Asking someone to buy a black suit is fine....they can buy it where they want within their own budget. Asking someone to buy a specific suit from a particular shop, that might be completely out of their budget, is unacceptable. The bride/groom should be paying for the flower girl dress/shoes.

Unfortunately I do think some couples lose sight of the fact that not everyone can afford to spend a small fortune to attend their wedding. I was very conscious of making sure I didn't ask too much of those who we'd invited.

PlusPoncho · 10/05/2026 20:22

Wow! If it were me I actually wouldn’t be able to afford all this at all and I would tell them that.
I would write a careful thought out message to say how much has already been spent on any stag/hen do stuff etc. And then detail all the remaining future costs giving a total cost and say it’s all completely out of budget and you simply don’t have it.
Sometimes I don’t think people think. But if you presented to them an itemised cost list with a total cost, they might start to think differently

NoisyMonster678 · 10/05/2026 20:27

Yes
YADNBU

IBlinkedAndBecameMiddleAged · 10/05/2026 20:27

I never really understand why couples think it is ok to ask their friends/family to spend the equivalent of a family break on their wedding!

Unless you have money to burn, that’s insane. I would send something polite back that explains that it’s going to all be a bit out of budget and you need to make some cutbacks - where would they prefer this to happen.

I think the problem is that no one ever says anything, just quietly seethe. Therefore, the behaviour goes unchecked.

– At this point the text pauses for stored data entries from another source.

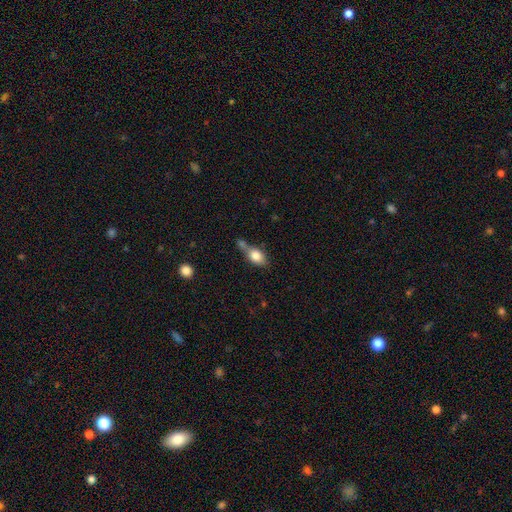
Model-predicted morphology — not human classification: Smooth or featured? Predicted: smooth (p=0.79). How rounded? Predicted: in between (p=0.78). Merging? Predicted: none (p=0.38).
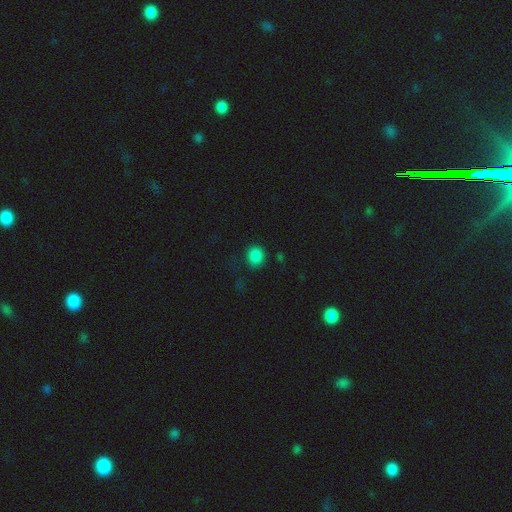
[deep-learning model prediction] A smooth galaxy with no disk features (84%) that is round (74%).

Vote fractions:
- Smooth or featured? smooth: 84% / star or artifact: 13% / featured or disk: 3%
- How rounded? round: 74% / in between: 25% / cigar-shaped: 1%
- Merging? none: 77% / minor disturbance: 15% / major disturbance: 5% / merger: 2%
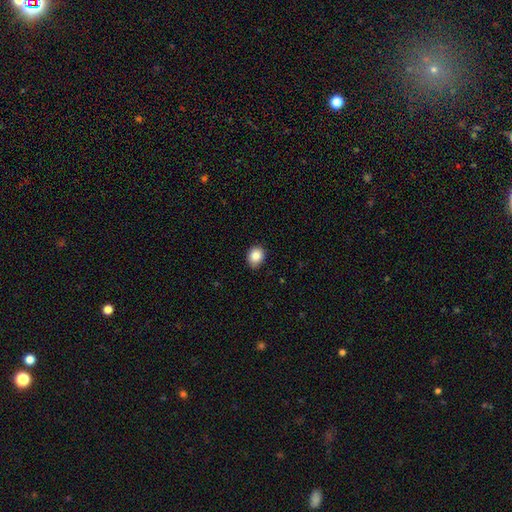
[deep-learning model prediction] The model was most divided on "how rounded": round: 64%, in between: 35%, cigar-shaped: 1%. More confident: smooth or featured — smooth (86%); merging — none (84%).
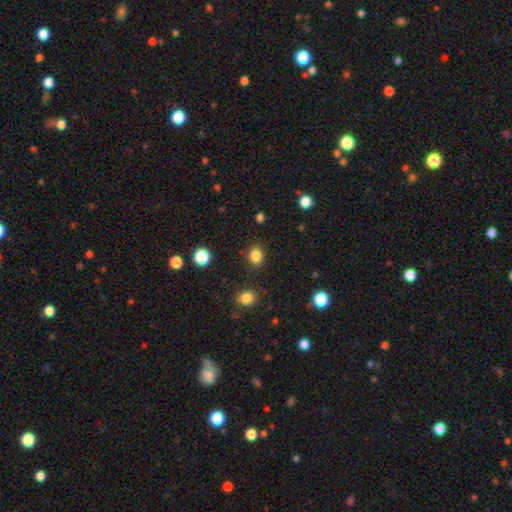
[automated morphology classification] smooth_or_featured: smooth (p=0.84) [alt: star or artifact p=0.12]
how_rounded: round (p=0.55) [alt: in between p=0.44]
merging: none (p=0.85) [alt: minor disturbance p=0.10]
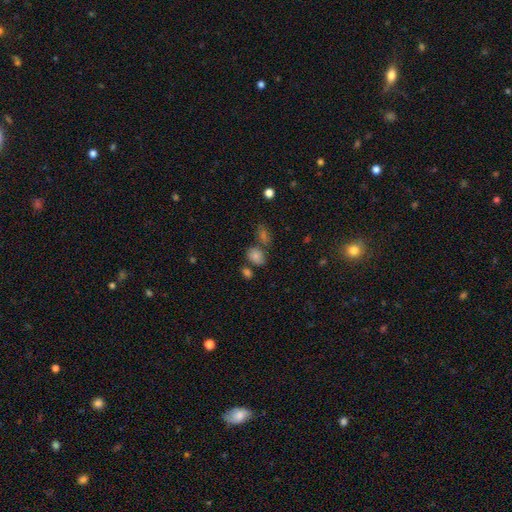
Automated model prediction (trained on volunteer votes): Smooth or featured: smooth — 70% (star or artifact — 20%)
How rounded: in between — 63% (round — 35%)
Merging: none — 61% (merger — 21%)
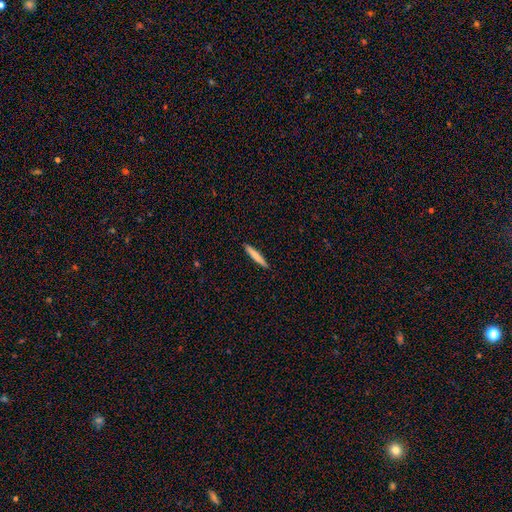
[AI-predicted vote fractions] This is likely a smooth galaxy (76%). How rounded: clearly cigar-shaped (95%). Merging: clearly none (92%).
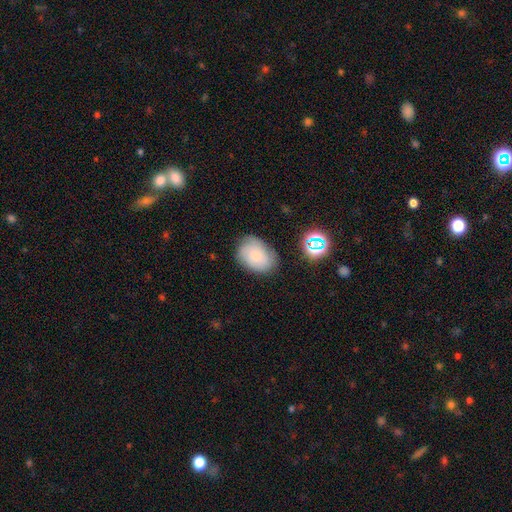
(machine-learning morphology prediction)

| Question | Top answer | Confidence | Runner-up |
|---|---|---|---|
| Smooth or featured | smooth | 66% | featured or disk (23%) |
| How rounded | in between | 73% | round (26%) |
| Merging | none | 69% | minor disturbance (23%) |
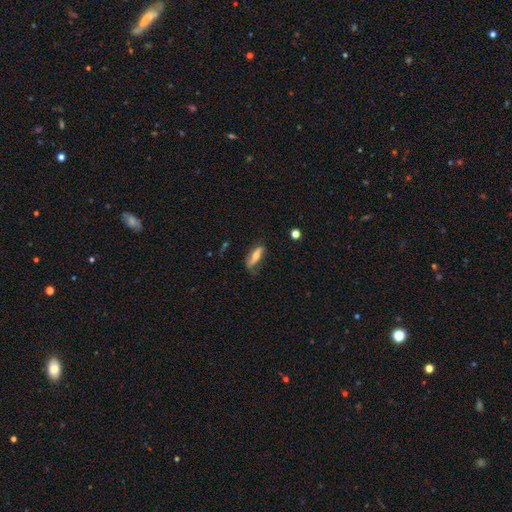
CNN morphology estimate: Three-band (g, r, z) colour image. It shows a smooth galaxy with no disk features (48%). Merging: none (66%).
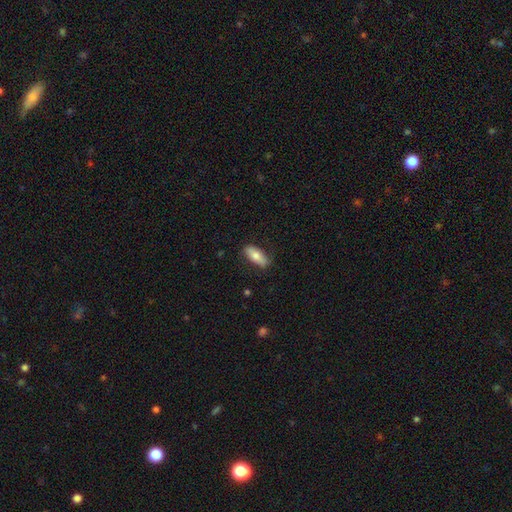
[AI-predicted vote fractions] This is likely a smooth galaxy (74%). How rounded: likely in between (74%). Merging: clearly none (82%).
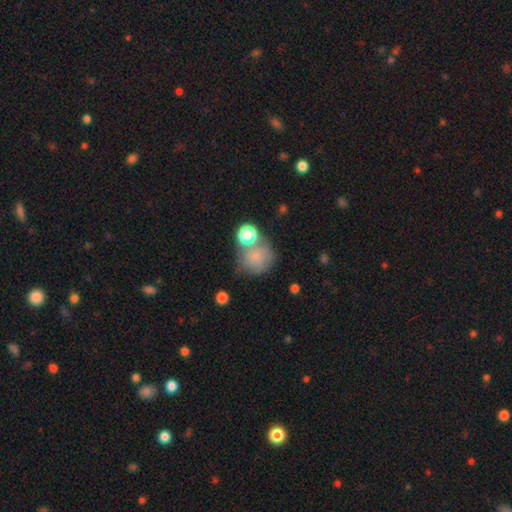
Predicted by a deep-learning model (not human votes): Smooth or featured? smooth (73%)
How rounded? round (83%)
Merging? none (45%)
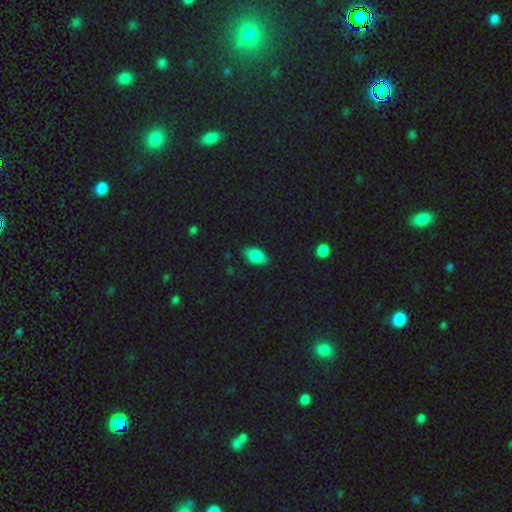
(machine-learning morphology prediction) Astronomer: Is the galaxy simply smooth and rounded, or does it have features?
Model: smooth — 81%.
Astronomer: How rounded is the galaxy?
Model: in between — 91%.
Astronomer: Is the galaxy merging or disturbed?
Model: none — 82%.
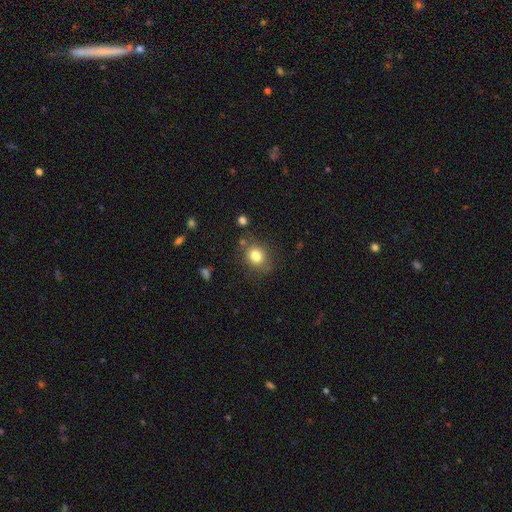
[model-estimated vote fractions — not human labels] A smooth galaxy with no disk features (80%) that is round (71%).

Vote fractions:
- Smooth or featured? smooth: 80% / star or artifact: 12% / featured or disk: 8%
- How rounded? round: 71% / in between: 28% / cigar-shaped: 1%
- Merging? none: 77% / minor disturbance: 14% / merger: 5% / major disturbance: 4%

Surely, if they are cheeky enough to ask you to pay for things that they should, then you pick your own and they certainly shouldn’t expect a wedding cash gift!

Bridgertonisbest · 10/05/2026 20:27

So it’s looking like they’re expecting you to drop in excess of £1000 on their wedding AND buy a fucking gift?

Absolute piss take in my view.

Butterme · 10/05/2026 20:33

You don’t need to stay 2 nights.

Its only 2 hours away.
Just leave early in the morning and then either neither of you drink or only 1 of you and the other drive home.
DD can have 1 later night and nap in the car.

Even if you stayed the night, 1 of you would have to take your DD back to bed early anyway.
So it’s a waste of money.

I would be really annoyed about having to buy a particular outfit and I think I’d have to say something (although I can imagine DH doesn’t want to).

I would buy the rest of the outfits as cheap as possible, like using vinted etc.

Greywizardpeg · 10/05/2026 22:00

I would be telling them that we weren’t buying the suit, hire or they pay!
Bridesmaid dress etc they pay or she wouldn’t be one!
I would just be wearing a nice dress I already have.
I hope they are at least paying for the meal the night before?
A couple of Years ago we went to a wedding 3 hours away, started at 11am so we stayed. Cost us £1000 everything included. So on their lovely wedding invitation was a poem asking for money but your presence was present enough.
So I bought a nice card and that was it.